▶ [Problem requirements]
Your answer should be the exact lines of the records, starting with the one containing "Anton Alexander Nolte Peterlin" and running to the end.

▶ [Task input]

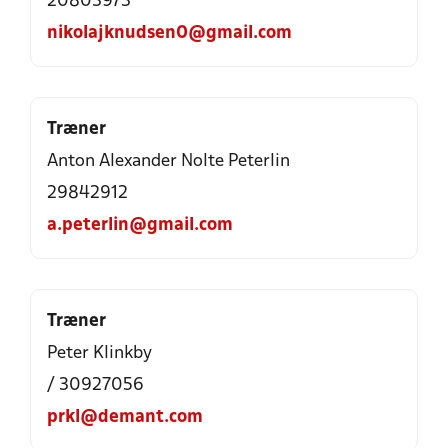
20803973
nikolajknudsen0@gmail.com
Træner
Anton Alexander Nolte Peterlin
29842912
a.peterlin@gmail.com
Træner
Peter Klinkby
/ 30927056
prkl@demant.com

▶ [Solution for this exercise]
Anton Alexander Nolte Peterlin
29842912
a.peterlin@gmail.com
Træner
Peter Klinkby
/ 30927056
prkl@demant.com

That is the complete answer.